▶ **Extrait du texte**
____
La création des Trans a toujours quelque chose de sacré, un décorum qui nous oblige, une sorte d’aura qui peut parfois brouiller les pistes critiques, surtout quand on rajoute à cela un emballement – parfois lacrymal – qui semble faire l’unanimité. On devine ce qu’il faut d’acharnement au travail pour monter, le plus souvent dans un temps record, un spectacle qui tient la route, avec un catalogue de chansons que l’on pourrait faire entrer dans une boîte d’allumettes (pour la plupart, les artistes qui s’y frottent n’ont pas encore sorti d’album).
Ainsi, formellement, la créa de Zaho de Sagazan ne souffre aucun reproche : la mise en scène est minimaliste (deux types perchés sur des plateaux surélevés tripatouillant des synthétiseurs modulaires luminescents comme dans un astronef / un piano côté cour / une chanteuse déambulant de cet espace comme dans un ballet de danse contemporaine / un éclairage soufflant le chaud et le froid glacial) et la voix de Zaho de Sagazan, sidérante de justesse d’un bout à l’autre. À ce titre, les morceaux joués au piano, près du micro, demeurent les plus saisissants, parce que les moins en prise avec une emphase exténuante pour nos oreilles.
Où est donc le problème ? Un peu partout ailleurs, et notamment dans le vertige que nous inflige l’idée que ce retour au réalisme nerveux, déclamé et autocentré dans la chanson francophone, amplifié par des roulages de “r” comme emportés par la foule, ne soit désormais et pour longtemps la nouvelle norme pour soigner les vivants. Rappelons, à toutes fins utiles, que la musique n’est pas toujours obligée d’être une catharsis.
Jour 2, vendredi 9 décembre
La nuit s’est jetée sur Rennes et, quand on sort du métro, nos phrases se condensent en fumée à travers les lèvres. On serre les poings dans nos poches. À 18 h, l’obscurité cogne déjà si fort que les néons clinquants d’une fête foraine noient la façade du Liberté, le complexe culturel rennais. Dans le brouhaha qui remplit l’intérieur, on monte l’escalier deux par deux pour atterrir à l’Étage, une salle transformée en carnaval par Hippie Hourrah. Déboulé de Montréal en chapeau et bottes de cow-boy, en long manteau noir dissimulant un superbe caleçon à paillettes et en collants opaques qui ne tarderont pas à tomber, le chanteur (Cédric Marinelli, pour les intimes) déballe sa voix éraillée sur des textes à la Dutronc, à qui ils ont piqué le titre d’une chanson de 1968 pour le nom du groupe. Les gars font mine de s’en foutre mais ils démarrent au quart de tour, les riffs à vif, déments et étirables, émis par des guitares sixties, psyché et mal élevées. Tout pour plaire.
____
▶ **Données**

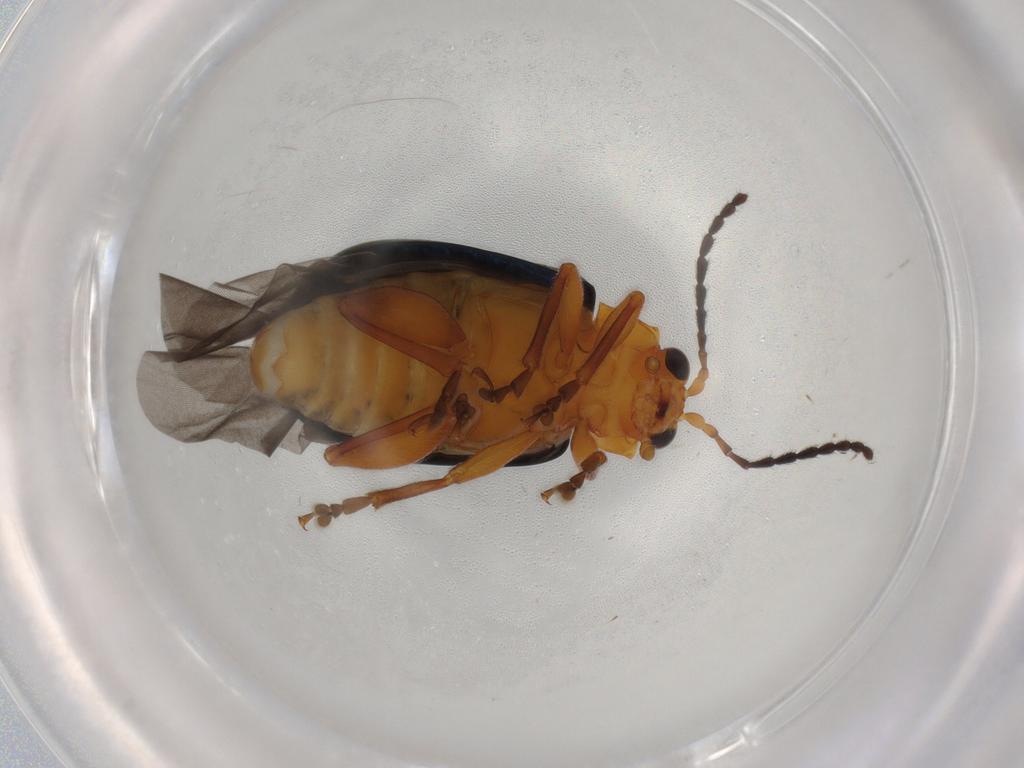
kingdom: Animalia
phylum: Arthropoda
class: Insecta
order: Coleoptera
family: Chrysomelidae
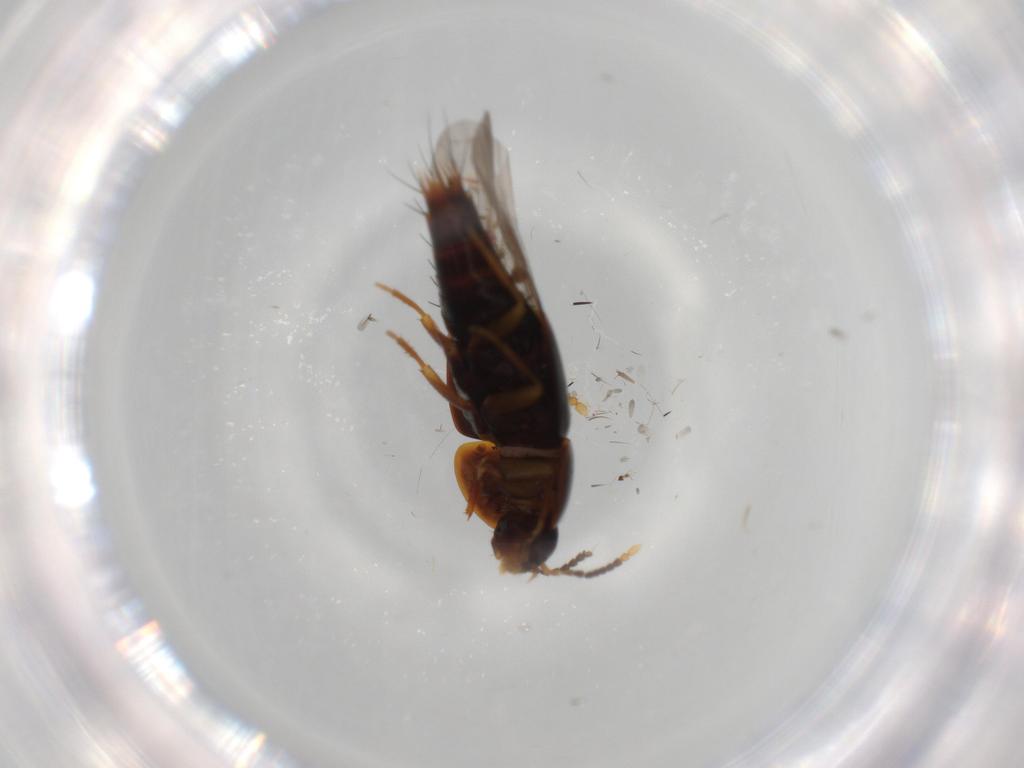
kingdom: Animalia
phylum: Arthropoda
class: Insecta
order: Coleoptera
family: Staphylinidae
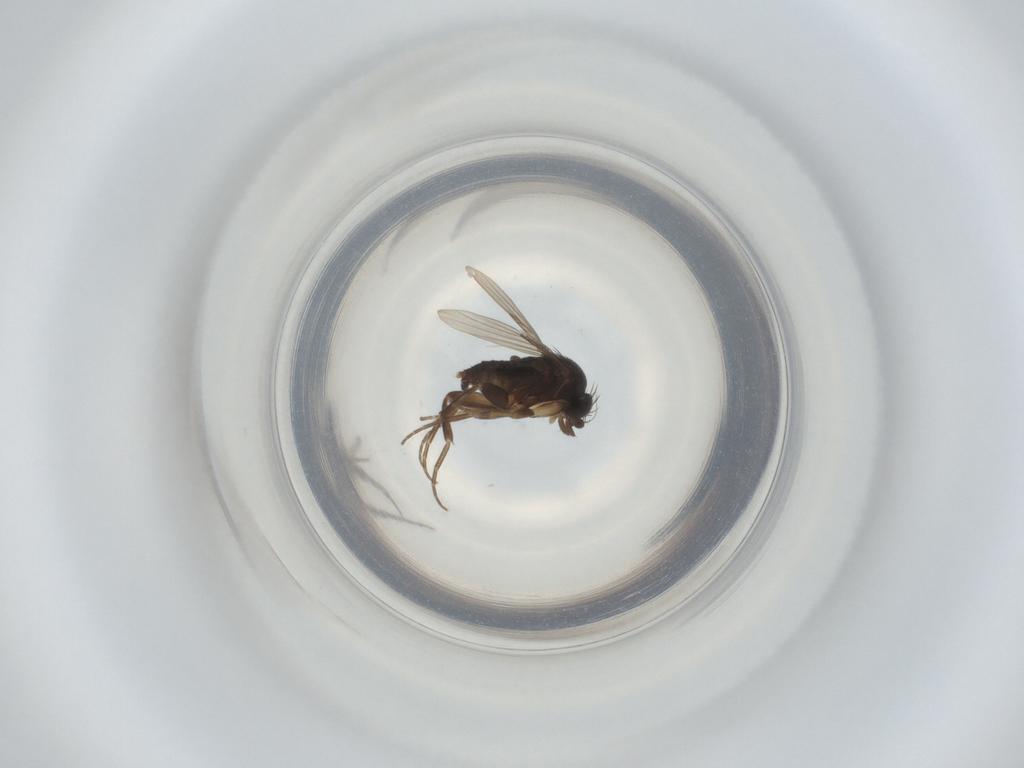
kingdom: Animalia
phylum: Arthropoda
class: Insecta
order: Diptera
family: Phoridae
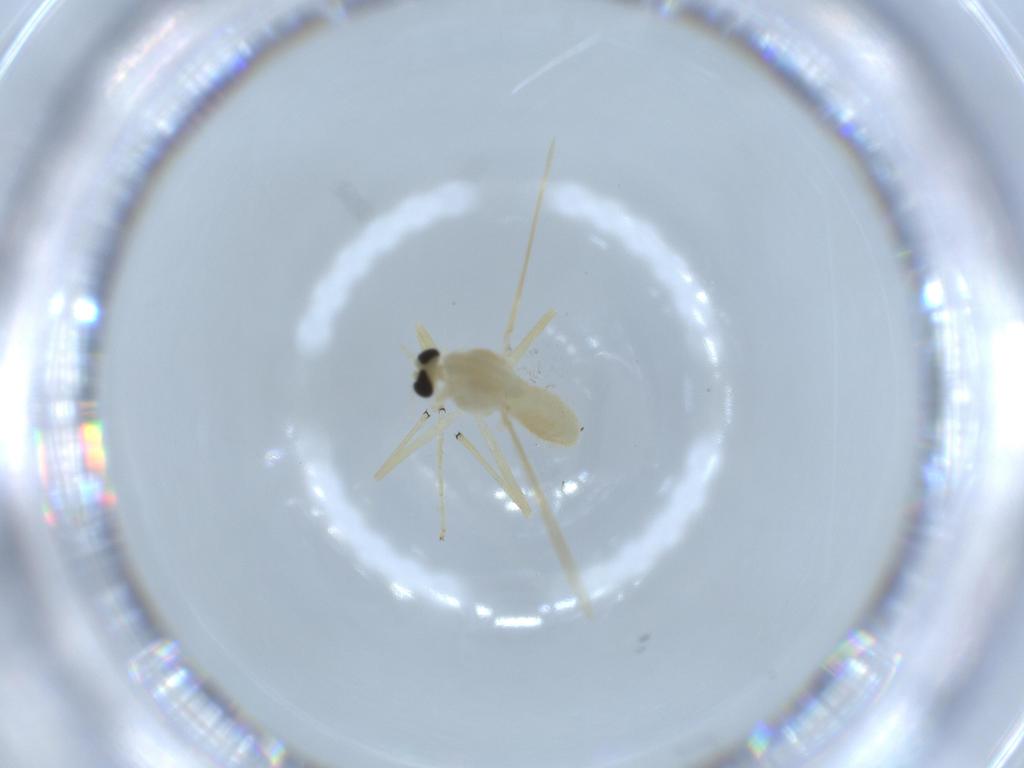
____
▶ **À faire**
1 - Dans le compte rendu des Trans, de quelle ville arrive le groupe Hippie Hourrah ?
2 - Poursuivez le compte rendu des Trans à partir de sa dernière phrase.

▶ **Réponses**
1 - De Montréal.

2 -
La navette se met à vrombir et à secouer. On se croirait en colo, avec les monos bourrés et les gosses qui chahutent pour rien, le sourire en coin. Direction le Parc Expo, où de gigantesques entrepôts jalonnent les abords de Rennes. Le béton froid et les lumières bleues collent parfaitement à la peau de Porchlight, nouvelles tronches de Brighton. L’usine à post-punk fait encore des merveilles. En plissant les yeux, on jurerait voir Charlie Steen de Shame sur scène. Mais Porchlight s’en sort très bien sans recyclage, en inscrivant sur le papier glacé du punk d’après des sonorités bizarroïdes et obliques, qui finissent forcément dans la démence.
Après une excursion auprès d’Akira, DJ nantaise discrète et prodigieuse, on se faufile sous les boules disco qui constellent la scène de Şatellites, un groupe de Tel Aviv dont le formidable mélange de folk traditionnel turc et de rock psyché donne le sens de la fête. Avant de quitter le Parc Expo pour une virée nocturne dans les rues rennaises, on se laisse enlacer par le show vaporeux de QuinzeQuinze. Comme une messe qu’on murmure, le collectif s’unit autour de gestes minutieux et d’essais électro cassés par des voix solides ou caressés par des chœurs. Les promesses sont scellées.
Jour 3, samedi 10 décembre
C’est l’embourgeoisement. On renonce à la navette, et on chope un taxi pour nous rendre au Parc Expo. Dans le Hall 3, on rate de peu l’Australienne Grace Cummings, mais on est bien au rendez-vous pour Puuluup, duo improbable formé par Marko Veisson et Ramo Teder, deux Estoniens jouant une folk expérimentale sur un talharpa, une sorte de vielle à roue rudimentaire à quatre cordes, mêlée à des influences plus électronqiues. Avec Duo Ruut, qui ouvre toute la semaine à l’Aire Libre avant Zaho de Sagazan, Puuluup est le deuxième groupe venue d’Estonie de ces 44es rencontres Trans Musicales. Intéressant, mais on décale avant la fin, pour une petite séance de tabassage au Hall 9, le plus grand du site, où Bambi est en train de livrer un set techno tapageur. La DJ française et militante au sein de l’association Consentis, passée par la pratique apaisée du violon et la danse, a transformé la salle en rave intimiste, avec ses kicks et ses digressions trance.
Sur les coups de 00 h 30, on débarque en nombre au beau milieu du set de 79rs Gang, dans le Hall 8. Ambiance mardi gras – les colliers de perles en moins –, pour un set que ce bon vieux Dr. John, figure emblématique de La Nouvelle Orléans, n’aurait pas renié. Les “Black Indians” du gang célèbrent le blues en fanfare, la polyrythmie de transe, les guitares country-funk et le hip-hop. Un beau bordel bien groovy, pour une belle éjaculation de couleurs pimpantes (fallait voir ces costumes). Fin du set, nous voilà reparti·es déambuler dans le Parc Expo, avant de revenir sur nos pas, dans le Hall 8 – après un court passage Hall 3, le temps d’applaudir les Réunionnais Mouvman Alé –, pour voir à l’œuvre le quintet Nana Benz du Togo, avec ce mini-Korg hypnotique qui accompagne les incantations de la triplette de chanteuses de la formation togolaise. Sûrement l’un des meilleurs shows de la soirée.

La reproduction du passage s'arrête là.